> **Text for analysis**
What Rheumatoid Arthritis is

Rheumatoid Arthritis (RA) is a chronic autoimmune inflammatory condition or disease that mostly affects the joints. It attacks the Synovium, the membrane that lines the joints. When this happens, the joint gets swollen and if treatment is delayed, can lead to deformity or loss of function in that part of the body.

Dr. Bray of Medifem Multi-specialist Hospital and Fertility Centre says Rheumatoid Arthritis is an autoimmune condition because, instead of the body’s immune system fighting pathogens such as viruses and bacteria, it rather attacks the healthy cells and organs in the body. The cause of Rheumatoid Arthritis is not yet known, but Dr. Bray says research is being undertaken to determine the cause.

> **Things to do**
[1] Reproduce the part of the passage on rheumatoid arthritis that opens with the words containing "Rheumatoid Arthritis (RA)" and closes with "determine the cause.".
[2] In the passage on rheumatoid arthritis, which membrane does the condition attack?
These lines have no connection to the passage on rheumatoid arthritis.

Transcribed page contents
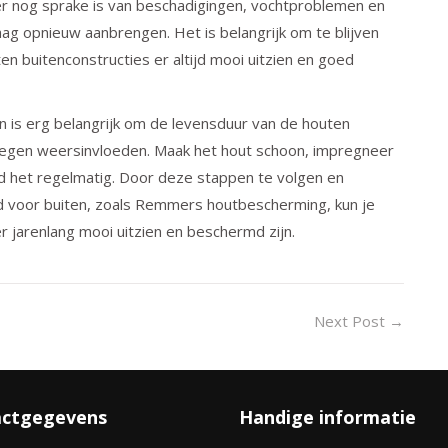
 er nog sprake is van beschadigingen, vochtproblemen en
aag opnieuw aanbrengen. Het is belangrijk om te blijven
en buitenconstructies er altijd mooi uitzien en goed
 is erg belangrijk om de levensduur van de houten
tegen weersinvloeden. Maak het hout schoon, impregneer
oud het regelmatig. Door deze stappen te volgen en
eld voor buiten, zoals Remmers houtbescherming, kun je
 jarenlang mooi uitzien en beschermd zijn.
Next Post
→
ctgegevens
Handige informatie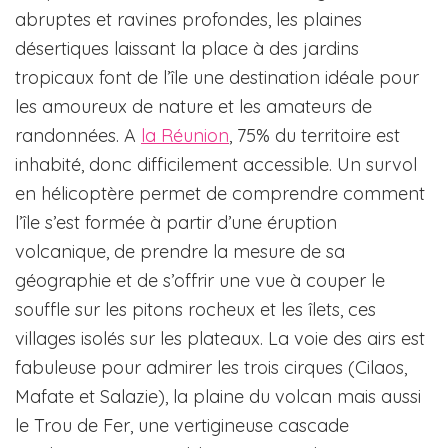
abruptes et ravines profondes, les plaines
désertiques laissant la place à des jardins
tropicaux font de l’île une destination idéale pour
les amoureux de nature et les amateurs de
randonnées. A
la Réunion
, 75% du territoire est
inhabité, donc difficilement accessible. Un survol
en hélicoptère permet de comprendre comment
l’île s’est formée à partir d’une éruption
volcanique, de prendre la mesure de sa
géographie et de s’offrir une vue à couper le
souffle sur les pitons rocheux et les îlets, ces
villages isolés sur les plateaux. La voie des airs est
fabuleuse pour admirer les trois cirques (Cilaos,
Mafate et Salazie), la plaine du volcan mais aussi
le Trou de Fer, une vertigineuse cascade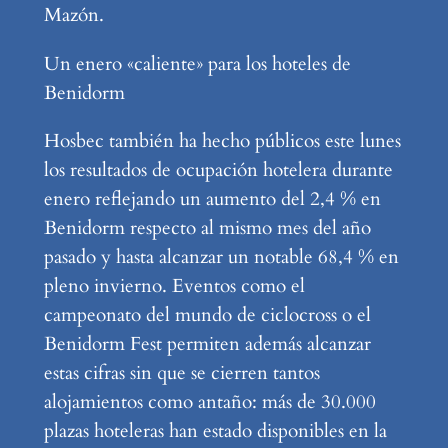
Mazón.
Un enero «caliente» para los hoteles de
Benidorm
Hosbec también ha hecho públicos este lunes
los resultados de ocupación hotelera durante
enero reflejando un aumento del 2,4 % en
Benidorm respecto al mismo mes del año
pasado y hasta alcanzar un notable 68,4 % en
pleno invierno. Eventos como el
campeonato del mundo de ciclocross o el
Benidorm Fest permiten además alcanzar
estas cifras sin que se cierren tantos
alojamientos como antaño: más de 30.000
plazas hoteleras han estado disponibles en la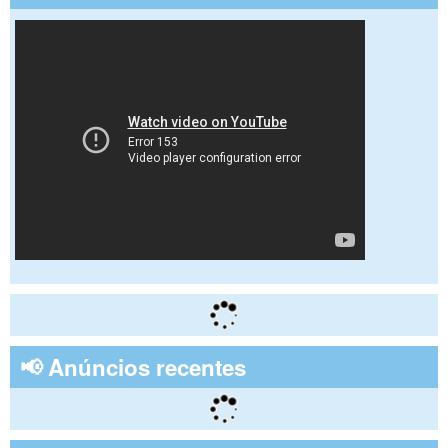
📢 Anúncios recentes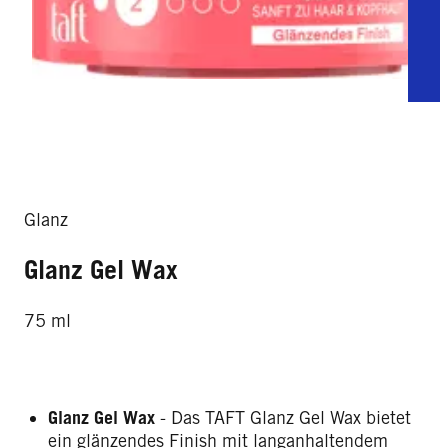
Glanz
Glanz Gel Wax
75 ml
Glanz Gel Wax
- Das TAFT Glanz Gel Wax bietet
ein glänzendes Finish mit langanhaltendem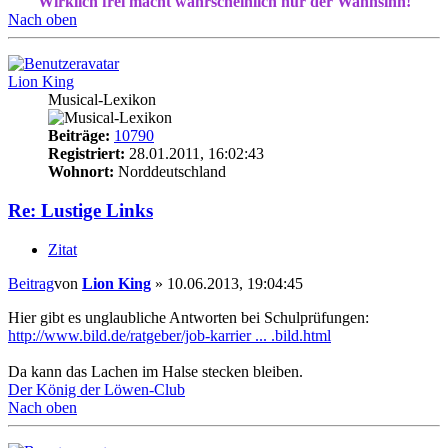
Wirklich frei macht wahrscheinlich nur der Wahnsinn!
Nach oben
Lion King
Musical-Lexikon
Beiträge:
10790
Registriert:
28.01.2011, 16:02:43
Wohnort:
Norddeutschland
Re: Lustige Links
Zitat
Beitrag
von
Lion King
»
10.06.2013, 19:04:45
Hier gibt es unglaubliche Antworten bei Schulprüfungen:
http://www.bild.de/ratgeber/job-karrier ... .bild.html
Da kann das Lachen im Halse stecken bleiben.
Der König der Löwen-Club
Nach oben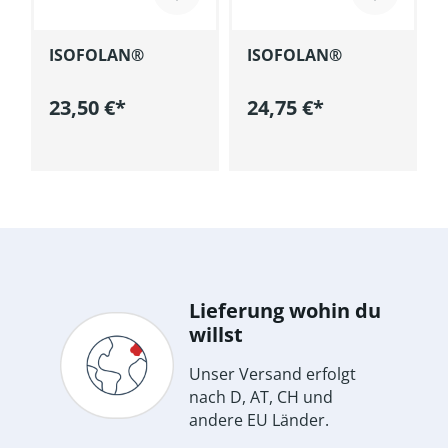
ISOFOLAN®
ISOFOLAN®
23,50 €*
24,75 €*
korb
In den Warenkorb
In den Warenkorb
Lieferung wohin du
willst
Unser Versand erfolgt
nach D, AT, CH und
andere EU Länder.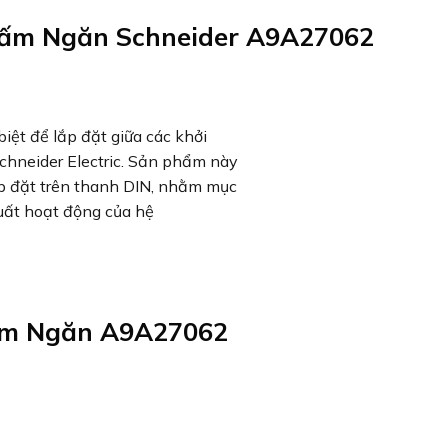
ấm Ngăn Schneider A9A27062
iệt để lắp đặt giữa các khởi
chneider Electric. Sản phẩm này
lắp đặt trên thanh DIN, nhằm mục
suất hoạt động của hệ
ấm Ngăn A9A27062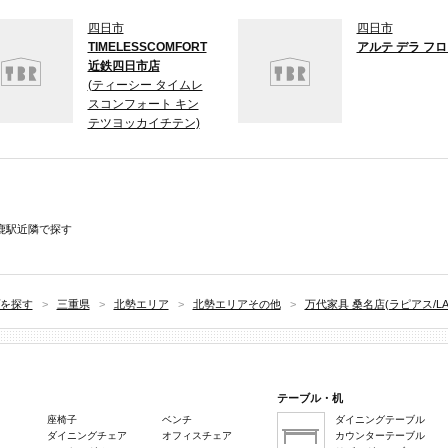
四日市
四日市
TIMELESSCOMFORT
アルテ デラ フ
近鉄四日市店
(ティーシー タイムレ
スコンフォート キン
テツヨッカイチテン)
鹿駅近隣で探す
を探す
>
三重県
>
北勢エリア
>
北勢エリアその他
>
万代家具 桑名店(ラピアス/LAP
テーブル・机
座椅子
ベンチ
ダイニングテーブル
ダイニングチェア
オフィスチェア
カウンターテーブル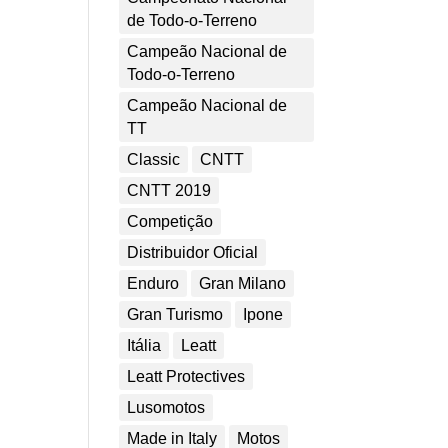
de Todo-o-Terreno
Campeão Nacional de
Todo-o-Terreno
Campeão Nacional de
TT
Classic
CNTT
CNTT 2019
Competição
Distribuidor Oficial
Enduro
Gran Milano
Gran Turismo
Ipone
Itália
Leatt
Leatt Protectives
Lusomotos
Made in Italy
Motos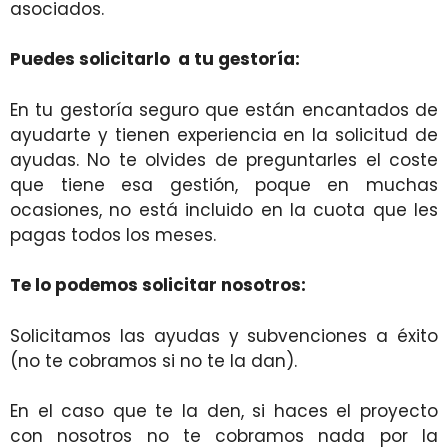
asociados.
Puedes solicitarlo a tu gestoría:
En tu gestoría seguro que están encantados de
ayudarte y tienen experiencia en la solicitud de
ayudas. No te olvides de preguntarles el coste
que tiene esa gestión, poque en muchas
ocasiones, no está incluido en la cuota que les
pagas todos los meses.
Te lo podemos solicitar nosotros:
Solicitamos las ayudas y subvenciones a éxito
(no te cobramos si no te la dan).
En el caso que te la den, si haces el proyecto
con nosotros no te cobramos nada por la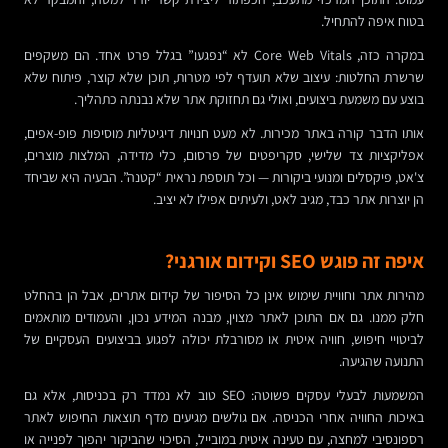
בטוח איפה להתחיל.
במקרה כזה, Core Web Vitals לא “נפגעו” בגלל פרט אחד. הם משקפים
שרשרת החלטות: עיצוב שלא תועדף לפי מטרות, תוכן שלא קוצר, פיתוח שלא
בוצע עם משמעת ביצועים, ואולי גם תחזוקת אתר שלא נבנתה כתהליך.
אותו הדבר קורה באתר מכירות. לא מעט חנויות דיגיטליות מוסיפות פופ-אפים,
אפליקציות צד שלישי, סקריפטים של פרסום, כלי מדידה, המלצות מוצרים,
צ'אט, פיקסלים ומנועי ביקורות — וכל תוספת נראית “קטנה”. הבעיה היא שביחד
הן יוצרות אתר כבד, מגיב לאט, ולעיתים אפילו לא יציב.
איפה זה פוגש SEO וקידום אורגני?
מהירות אתר וחוויית שימוש אינן כל הסיפור של קידום אתרים, אבל הן בהחלט
חלק ממנו. גם אם התוכן לאתר מצוין, מבנה המידע נכון, והעמודים מותאמים
לביטויי חיפוש, חוויה איטית או מסורבלת יכולה לפגוע בביצועים העסקיים של
התנועה שהגיעה.
המשמעות לבעלי עסקים פשוטה: SEO טוב לא נמדד רק בכניסות, אלא גם
באיכות החוויה אחרי הכניסה. אם גולשים מגיעים מדף תוצאות החיפוש לאתר
רספונסיבי למחצה, עם טעינה איטית במובייל, הסיכוי שהביקור יהפוך לפנייה או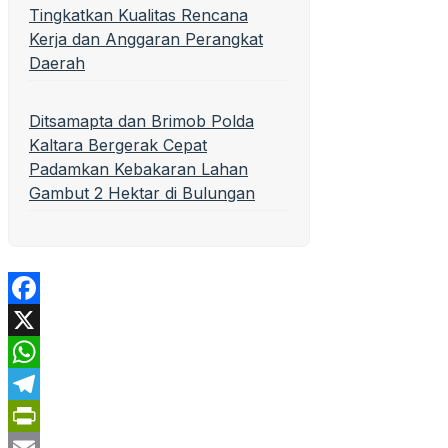
Tingkatkan Kualitas Rencana
Kerja dan Anggaran Perangkat
Daerah
Ditsamapta dan Brimob Polda
Kaltara Bergerak Cepat
Padamkan Kebakaran Lahan
Gambut 2 Hektar di Bulungan
Facebook
X
WhatsApp
Telegram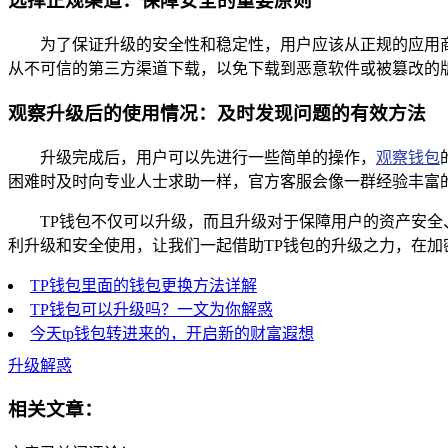
选择正规渠道：保障安全的重要原则
为了保证升级的安全性和稳定性，用户应该从正规的应用商店
从不可信的第三方渠道下载，以免下载到恶意软件或被篡改的
观察升级后的使用情况：及时发现问题的有效方法
升级完成后，用户可以先进行一些简单的操作，
观察钱包
困难时及时向专业人士求助一样，官方客服会像一群经验丰富
TP钱包不仅可以升级，而且升级对于保障用户的资产安
利升级和安全使用，让我们一起借助TP钱包的升级之力，在
TP钱包里面的钱包更换方法详解
TP钱包可以升级吗？一文为你解惑
今天tp钱包转进来的，开启新的财富遐想
升级解惑
相关文章：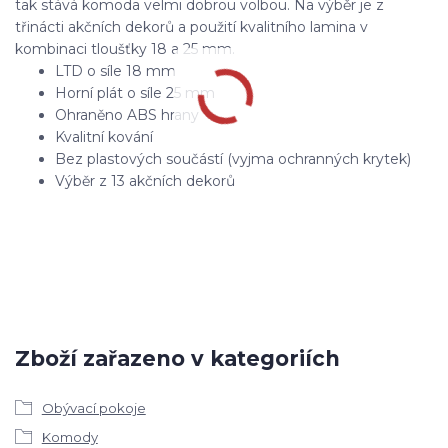
tak stává komoda velmi dobrou volbou. Na výběr je z
třinácti akčních dekorů a použití kvalitního lamina v
kombinaci tloušťky 18 a 25 mm.
LTD o síle 18 mm
Horní plát o síle 25 mm
Ohraněno ABS hrany
Kvalitní kování
Bez plastových součástí (vyjma ochranných krytek)
Výběr z 13 akčních dekorů
Zboží zařazeno v kategoriích
Obývací pokoje
Komody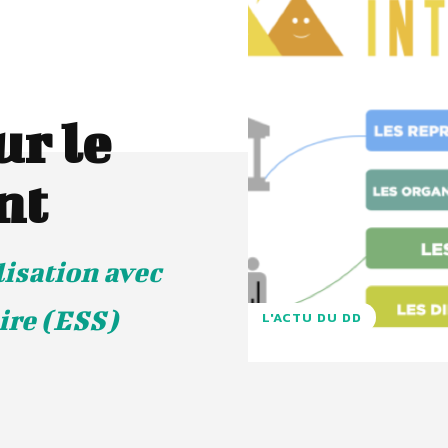
ur le
nt
lisation avec
ire (ESS)
L'ACTU DU DD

> **Expected outputs**
[1]
Rheumatoid Arthritis (RA) is a chronic autoimmune inflammatory condition or disease that mostly affects the joints. It attacks the Synovium, the membrane that lines the joints. When this happens, the joint gets swollen and if treatment is delayed, can lead to deformity or loss of function in that part of the body.

Dr. Bray of Medifem Multi-specialist Hospital and Fertility Centre says Rheumatoid Arthritis is an autoimmune condition because, instead of the body’s immune system fighting pathogens such as viruses and bacteria, it rather attacks the healthy cells and organs in the body. The cause of Rheumatoid Arthritis is not yet known, but Dr. Bray says research is being undertaken to determine the cause.

[2] The Synovium, the membrane that lines the joints.